Big problems. Crying at school acting out at home. Obviously, it isn't the time for me to start dating. Put that on a back burner.
The acting out brought dad back into the picture -- in a roundabout way. The acting out caused me to bring the hammer down -- so to speak -- on said child for inappropriate behavior. It didn't take long before he called dad to tell on me -- and ask if he could go live with dad. Fortunately for me, dad came over and we all had a table discussion about what happened. Dad totally supported me -- big whew on that one!
Child and I talked and talked about incident. I know it is difficult for any child to be disciplined. Especially when most of the time, the relationship is great and smooth. Then it is more like a friendship. I explained that to the child, and I think he understood. It is important for children to make the distinction between parent and friend. It helped that dad totally supported me in this -- and he reinforced the parent vs. friend theme.

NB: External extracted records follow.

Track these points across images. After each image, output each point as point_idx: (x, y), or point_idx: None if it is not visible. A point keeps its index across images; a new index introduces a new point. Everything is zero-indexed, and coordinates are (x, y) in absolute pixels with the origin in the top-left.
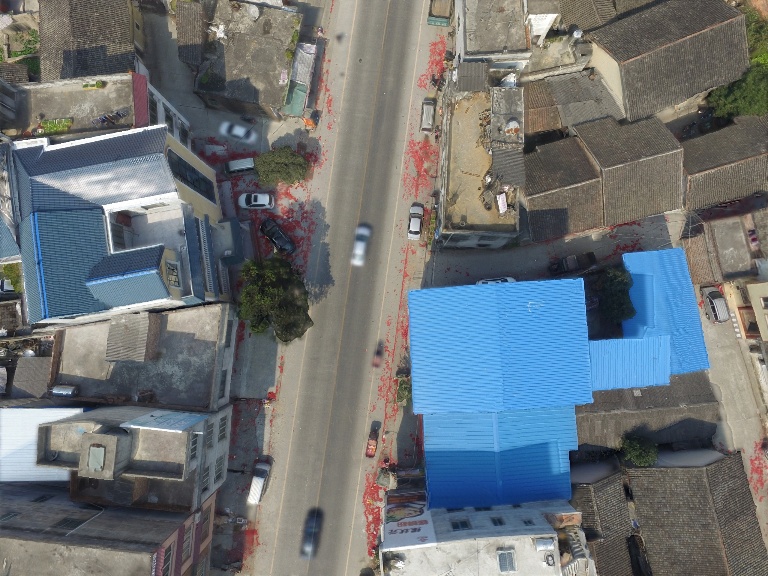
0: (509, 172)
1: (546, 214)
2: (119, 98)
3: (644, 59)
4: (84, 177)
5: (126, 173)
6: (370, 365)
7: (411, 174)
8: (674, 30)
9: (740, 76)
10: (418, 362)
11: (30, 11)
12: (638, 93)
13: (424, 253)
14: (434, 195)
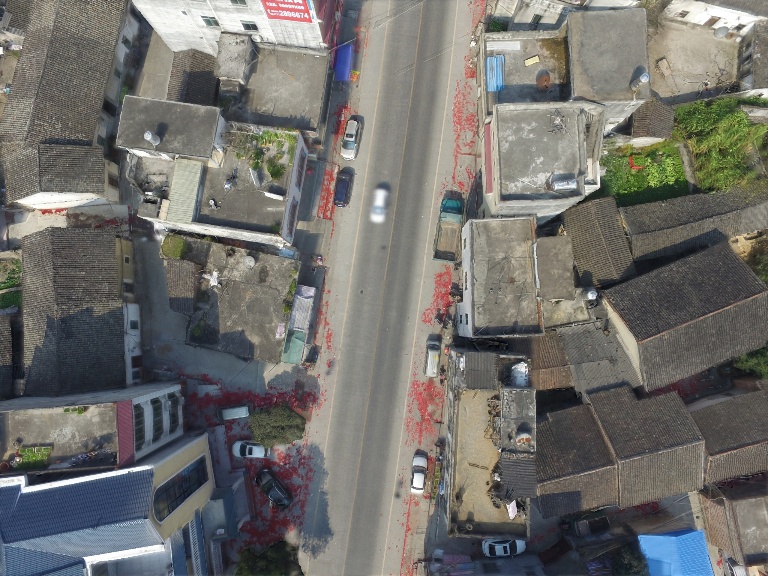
0: (520, 484)
1: (558, 496)
2: (103, 423)
3: (663, 336)
4: (63, 540)
5: (108, 534)
6: None
7: (414, 418)
8: (695, 301)
9: (764, 344)
10: None
11: (14, 239)
12: (656, 366)
13: (428, 506)
14: (439, 446)
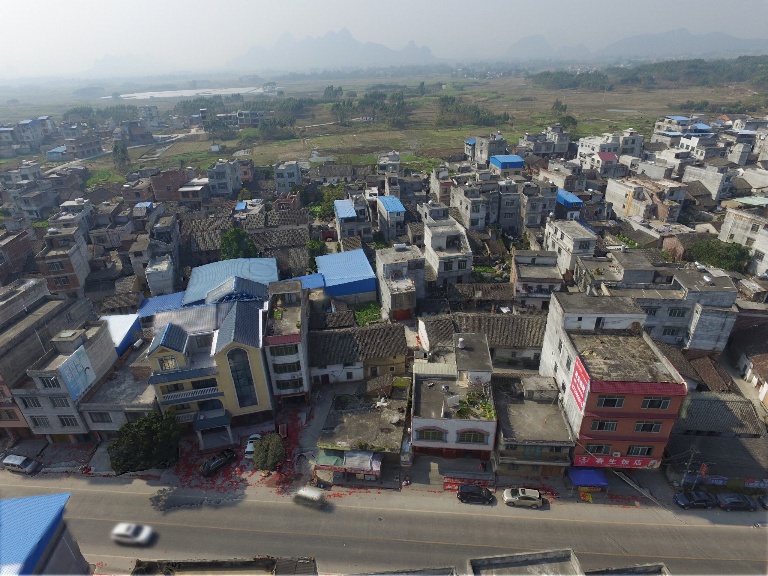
0: None
1: None
2: None
3: None
4: None
5: None
6: None
7: None
8: None
9: None
10: (1, 504)
11: None
12: None
13: None
14: None
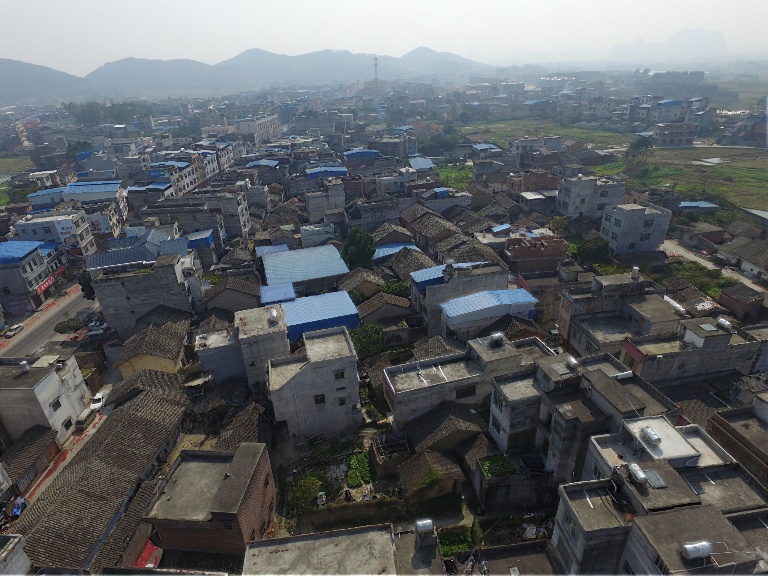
0: None
1: None
2: None
3: None
4: None
5: None
6: (77, 295)
7: None
8: None
9: None
10: None
11: None
12: None
13: None
14: None
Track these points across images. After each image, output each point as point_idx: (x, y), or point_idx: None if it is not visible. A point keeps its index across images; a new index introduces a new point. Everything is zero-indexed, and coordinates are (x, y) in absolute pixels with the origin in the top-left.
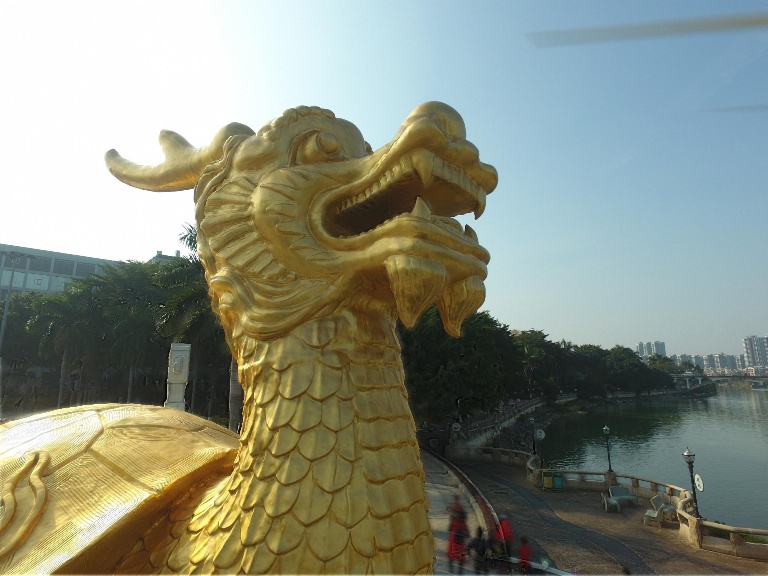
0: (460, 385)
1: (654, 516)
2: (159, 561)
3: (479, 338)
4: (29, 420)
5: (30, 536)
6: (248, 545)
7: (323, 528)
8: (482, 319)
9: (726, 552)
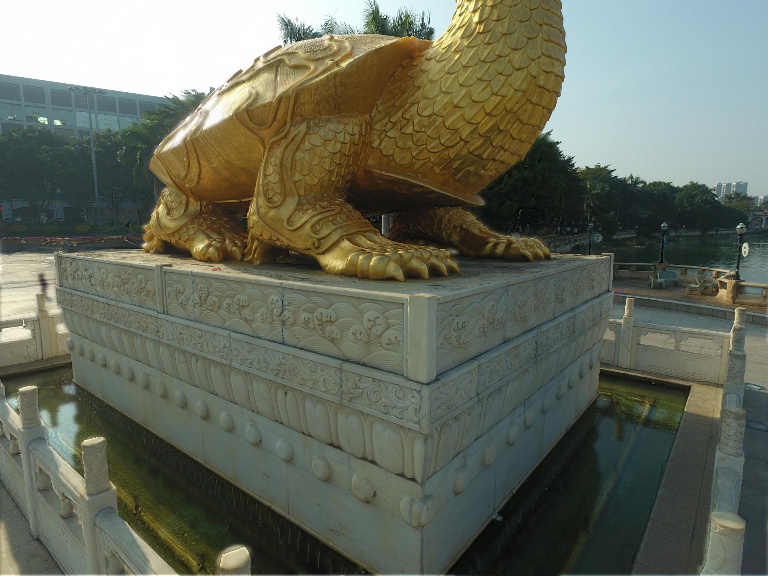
0: (523, 195)
1: (696, 286)
2: (420, 62)
3: (544, 153)
4: None
5: (354, 51)
6: (480, 21)
7: (519, 8)
8: (548, 136)
9: (756, 304)
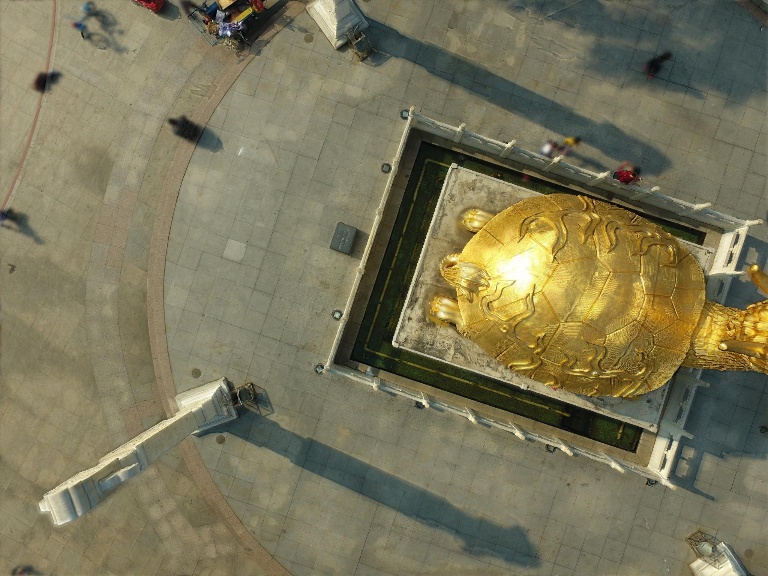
0: None
1: None
2: None
3: None
4: (612, 331)
5: (655, 367)
6: None
7: None
8: None
9: None
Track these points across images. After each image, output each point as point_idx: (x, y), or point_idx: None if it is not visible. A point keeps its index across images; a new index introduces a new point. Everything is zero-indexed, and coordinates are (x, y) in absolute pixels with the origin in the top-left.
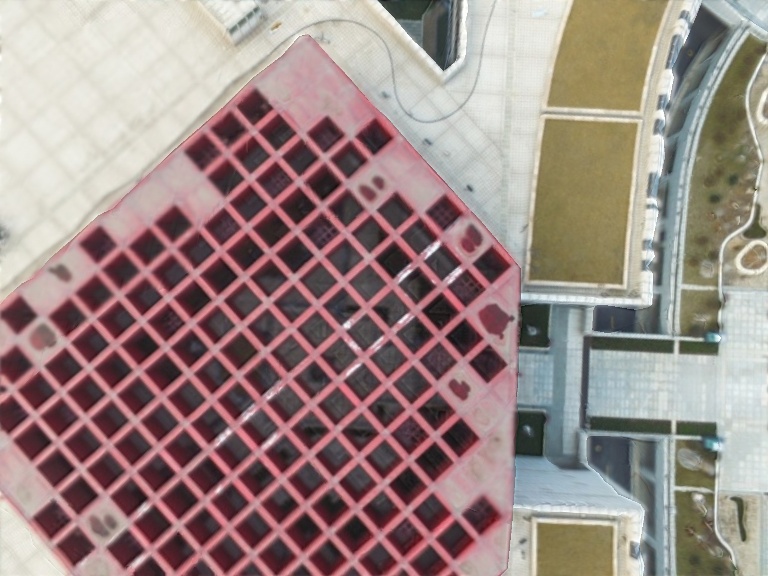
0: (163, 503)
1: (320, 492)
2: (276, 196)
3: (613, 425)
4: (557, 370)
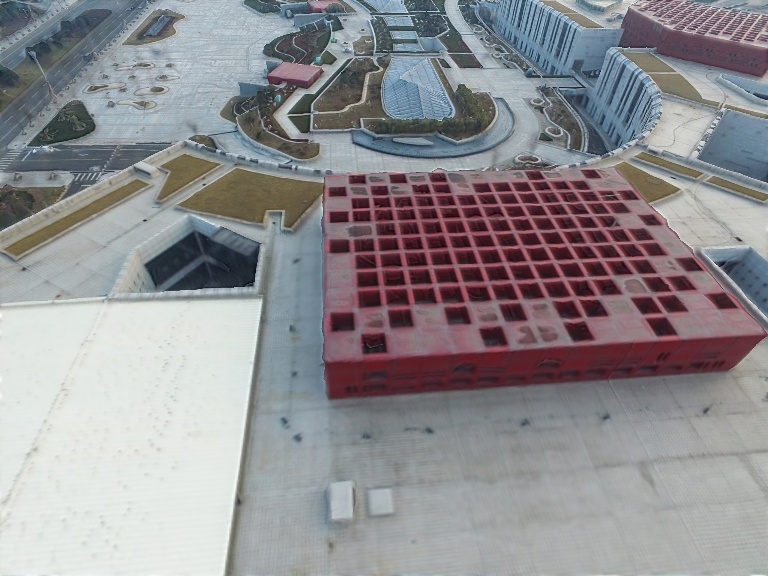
0: None
1: None
2: None
3: (563, 76)
4: None
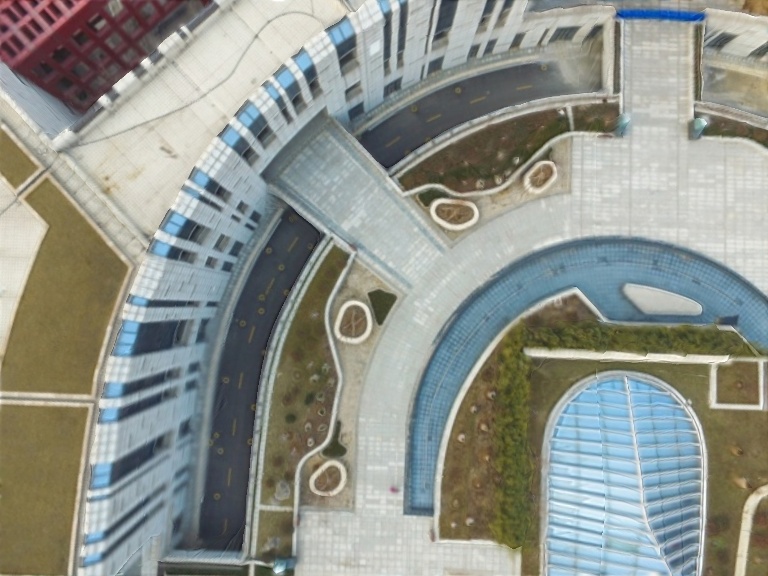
0: None
1: None
2: None
3: None
4: None
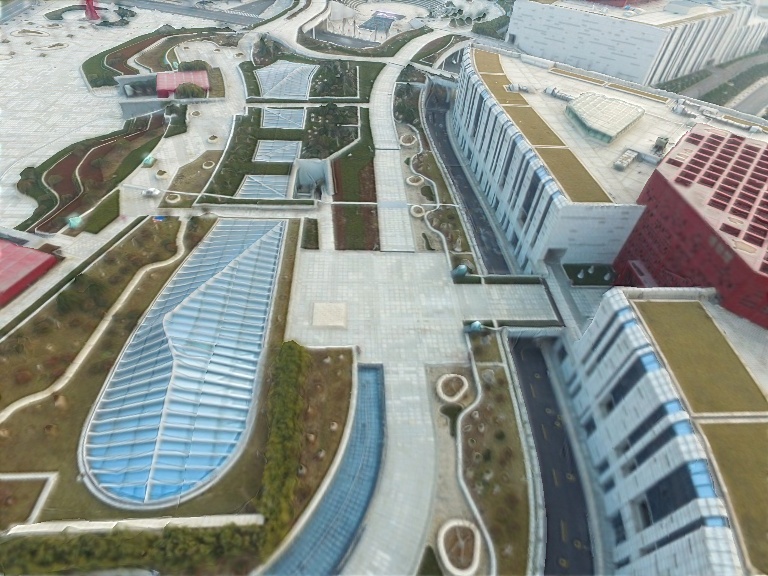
0: None
1: (765, 188)
2: None
3: (524, 280)
4: (575, 308)
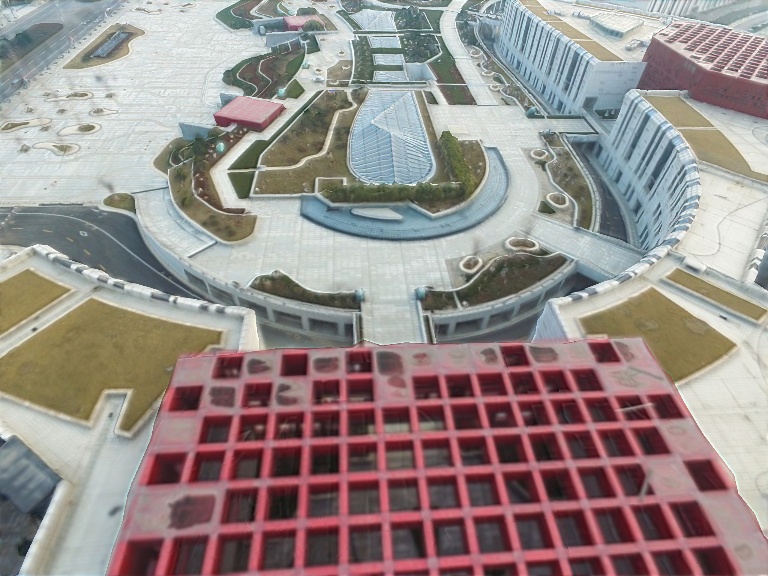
0: (759, 42)
1: None
2: None
3: (572, 117)
4: None
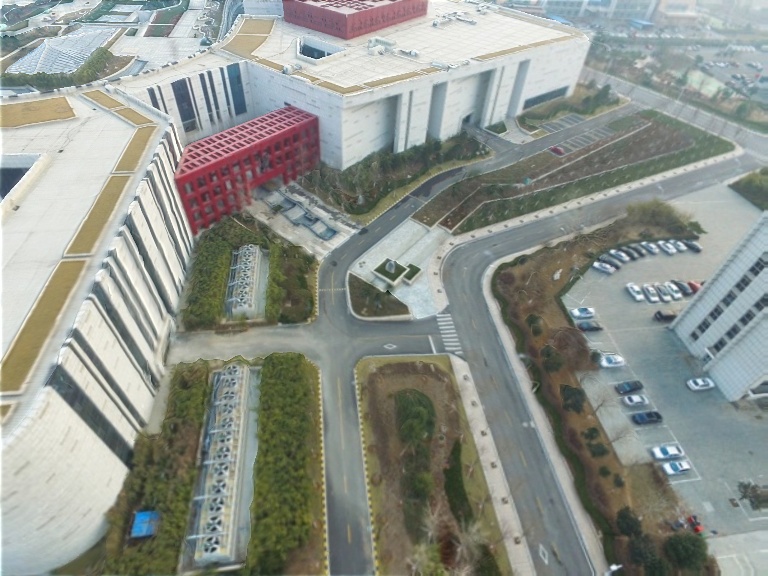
0: None
1: None
2: (349, 2)
3: None
4: None
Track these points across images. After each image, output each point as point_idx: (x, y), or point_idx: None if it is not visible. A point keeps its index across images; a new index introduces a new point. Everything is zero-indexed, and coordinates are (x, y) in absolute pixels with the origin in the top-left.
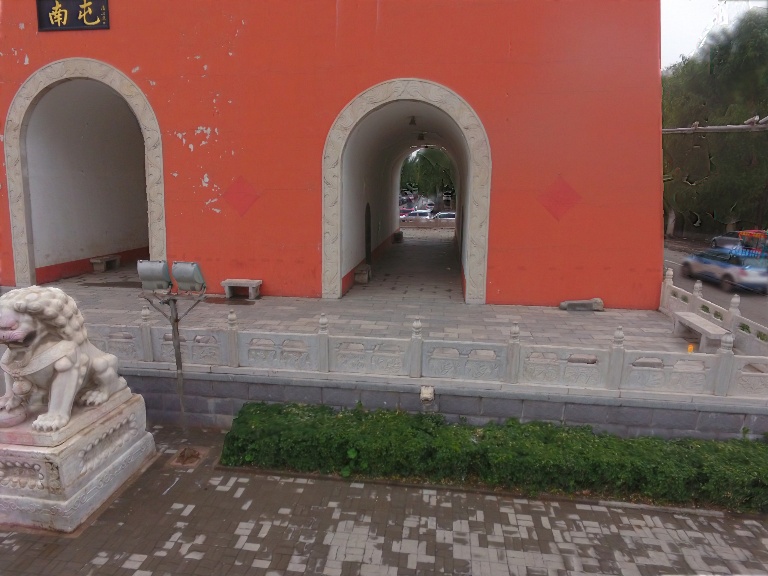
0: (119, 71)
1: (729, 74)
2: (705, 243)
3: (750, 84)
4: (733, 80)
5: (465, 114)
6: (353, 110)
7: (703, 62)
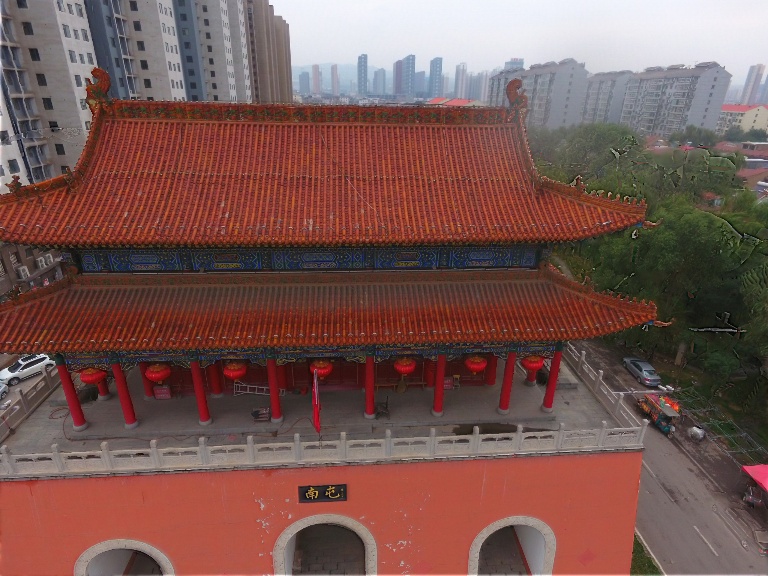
0: (352, 519)
1: (645, 270)
2: (617, 350)
3: (657, 277)
4: (647, 273)
5: (545, 529)
6: (488, 530)
7: (628, 250)
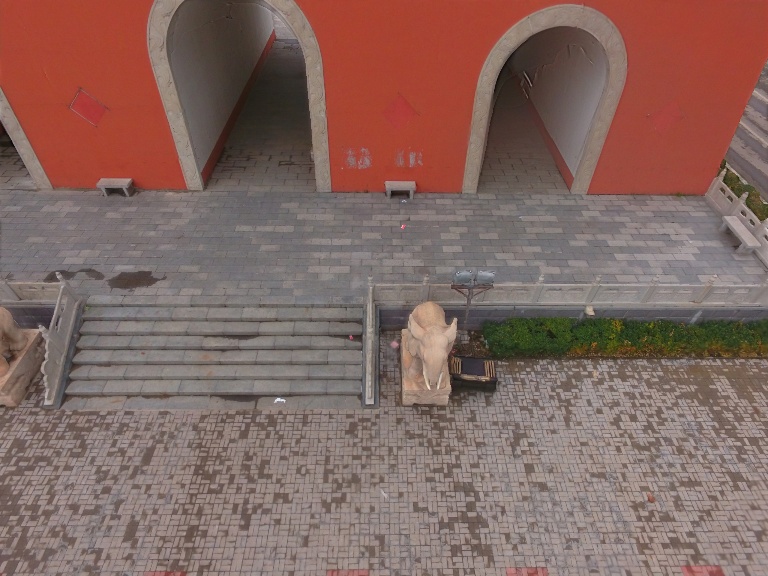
0: None
1: None
2: None
3: None
4: None
5: None
6: None
7: None
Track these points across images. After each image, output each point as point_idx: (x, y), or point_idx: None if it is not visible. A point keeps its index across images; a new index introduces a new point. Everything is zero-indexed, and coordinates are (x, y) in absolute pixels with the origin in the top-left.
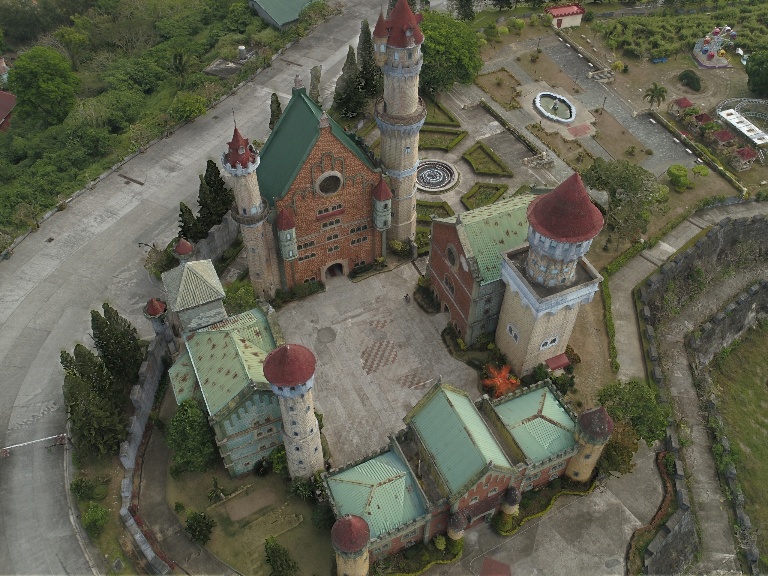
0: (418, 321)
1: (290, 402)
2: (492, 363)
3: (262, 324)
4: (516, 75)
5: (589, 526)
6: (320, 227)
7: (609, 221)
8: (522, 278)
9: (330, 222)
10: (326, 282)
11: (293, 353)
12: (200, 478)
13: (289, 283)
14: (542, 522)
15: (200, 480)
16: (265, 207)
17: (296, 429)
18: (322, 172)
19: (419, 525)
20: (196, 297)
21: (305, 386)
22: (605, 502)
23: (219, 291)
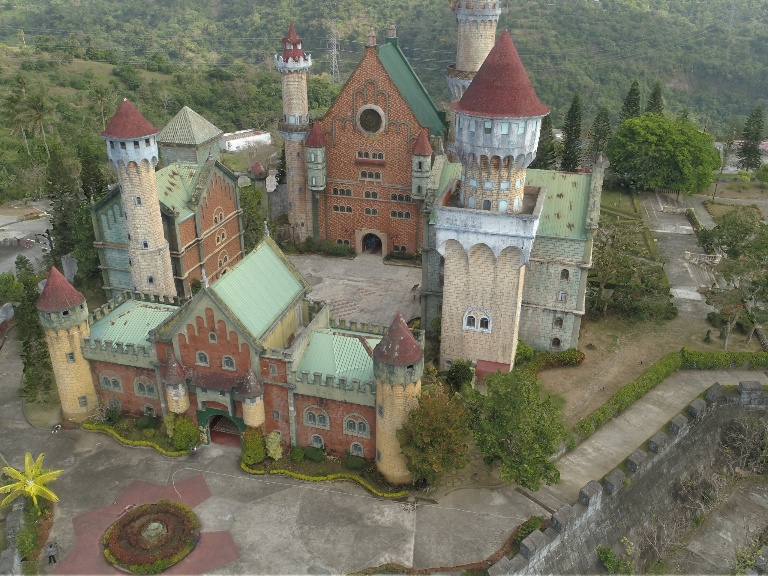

It got me to thinking about my relationship with dad. Although I don't want to get back with dad and divorce IS in the picture, it had caused some reminiscing on my part about when dad and I were together and happy. I guess that is what I miss. I miss the partner I had, and the friend I had.
I really don't want to date. I am not ready. I don't know what I would do if someone wanted to kiss me. I am totally not ready for that. I just thought it would be good for me to be around more adults. My friends --well most of them, work during the day and are busy during their off time, so I don't get to see them as much as I would like. I really just want a pal. In all honesty, I want my friend and husband back -- the one that I fell in love with -- not the person that he is now. I want my partner -- but that is a relationship that will never happen. He is not the person that I am looking for. I am not the person that he could be with. I have changed too much. He has changed too much.
Sad though. I do catch glimpses of that dead relationship -- like when we were totally in sync over the child. It is that ghost that I am looking for -- and he isn't there, and never will be. That is the sad thing about dead relationships. That is why they are dead. But I still miss it -- and AI will forever have a hole that can't be filled by anything else.